Whether we realise it or not, politics has a huge impact on our everyday lives: it's in the decisions we make, the laws we follow and the way we're governed. Not only is politics enduringly relevant, but studying it also helps develop key skills such as the ability to interpret and explain complex ideas and form sound arguments with critical judgement.
In this AQA A-level Politics course, you'll explore the different governmental systems and political parties in the UK. Then you'll take a close look at how elections work, considering voting behaviour and referendums, as well as the ideologies that influence elections and government decisions. You'll gain a solid understanding of the politics of the USA, learning about the key aspects of authority, the relations between institutions and political ideologies and discerning the differences between UK and US systems.
What you'll learn
Unit 1 - The government of the UK
To begin, you’ll take a look at the British constitution and its key principles. You’ll identify key terms such as statute law, common law and parliamentary sovereignty. You’ll examine the strengths and weaknesses of the British constitution and various modern reforms that have taken place. You’ll take an in-depth look at the branches of the British government, the structure of parliament and the role of the UK Prime Minister. Finally, you’ll investigate the topic of devolution and what it means in relation to the UK political system.
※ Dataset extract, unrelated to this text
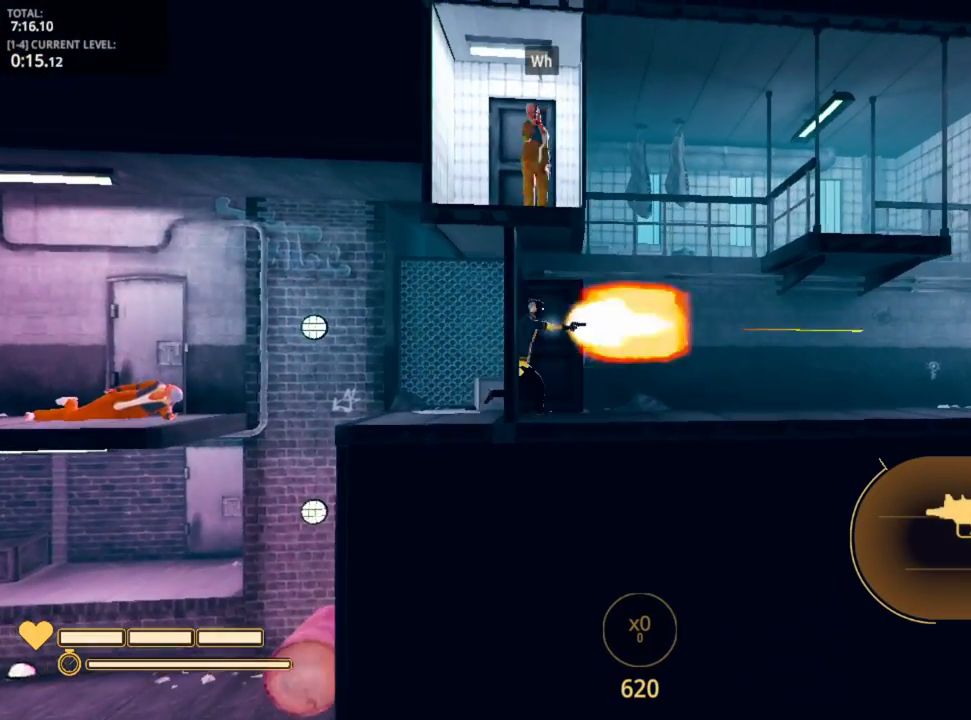
{"keys": ["d"], "mouse": [], "mouse_move": "left", "events": [[233, "mouse_left", "up"], [333, "mouse_left", "down"], [433, "mouse_left", "up"], [467, "mouse_left", "down"], [500, "mouse_left", "up"]]}
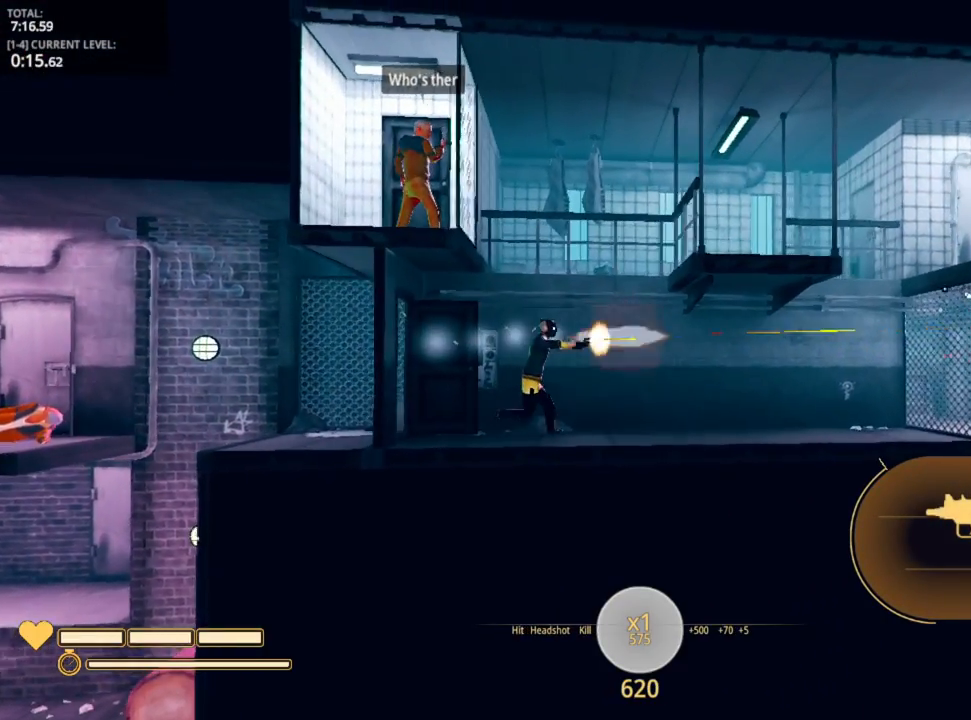
{"keys": ["d"], "mouse": ["left"], "mouse_move": "right", "events": [[150, "mouse_left", "down"], [250, "mouse_left", "up"], [267, "mouse_left", "down"]]}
Unit 2 - Politics of the UK
You’ll open unit two by studying democracy and participation, learning what is meant by a ‘direct’ and ‘representative’ democracy and which is better. You’ll examine how democracy operates in the UK, along with some of its positive and negative aspects. Moving on, you’ll study political parties and pressure groups, understanding the role they play in UK politics and how they seek to influence policy. Finally, you’ll take a look at the European Union, its history and structure, along with the significance of Britain’s decision to leave.
Unit 3 - The government of the USA
In unit three of this Government and Politics A-level course, you’ll study the constitutional framework of the US government, the key principles of its constitution and the relevance it holds for the people of the US today. Next, you’ll look at the legislative, executive and judiciary, understanding the structure and function of each and how they interact with one another.
Unit 4 - Politics of the USA
Next, you’ll look at the electoral process in America, including the electoral college system, abstention and incumbency. You’ll take a look at the various factors which can determine the outcome of an election in the US, including the media and funding. Moving on, you’ll examine political parties in the US, including party decline and renewal and how independent candidates operate. Finally, you’ll study the role of pressure groups, along with key landmarks in the civil rights movement which altered US politics forever.
Unit 5 - Comparative politics
Unit five of A-level Politics will focus on a comparison between the government and politics of the US and the UK, evaluating the similarities and differences between them. You’ll look at constitutional arrangements, the role of the President and Prime Minister, legislatures, executives and the judiciaries. You’ll also examine the similarities and differences between the electoral and party systems in the US and UK, including the role of third-party and independent candidates. Lastly, you’ll look at the role and evolution of pressure groups and civil rights movements within both political systems.
Unit 6 - Core ideologies
Unit six will focus on the core ideologies within politics. You’ll examine:
- Liberalism, including its classical and modern forms.
- Conservativism, including traditional conservativism and the ‘new right’.
- Socialism, including revolutionary socialism and social democracy.
Unit 7 - Other ideologies
In the final unit of Politics A-level, you’ll look at other ideologies that have shaped politics, both in the US and the UK. You’ll examine nationalism, feminism, multiculturalism, anarchism and ecologism.
AQA qualifications are internationally recognised and taught in 30 countries around the world, highly valued by employers and universities and enable young people to progress to the next stage of their lives. AQA qualifications suit a range of abilities and include GCSE courses, IGCSE courses and A-level courses.
Upon successful completion of this distance learning course, you will receive an A-level certificate in Politics, issued by AQA. Your certificate is identical to that issued to students at any other school, college or university in the UK.
This syllabus (7152) has been chosen by Oxbridge because it is the best suited to online learning and we believe it provides the best chance of success.
How is this course assessed or examined?
You can enrol now for AQA Politics A-level examinations from Summer 2023.
You'll be required to complete three standard A-level written exams:
- Paper 1: 2 hours, 33.3% of A-level, 77 marks.
- Paper 2: 2 hours, 33.3% of A-level, 77 marks.
- Paper 3: 2 hours, 33.3% of A-level, 77 marks.
These exams contain a mixture of short and long answer questions and extended response questions.
A GCSE or equivalent in History is recommended for this course. This AQA A-level Politics syllabus is a difficulty level three: an A-level or BTEC equivalent difficulty, usually suitable for most learners of all ages.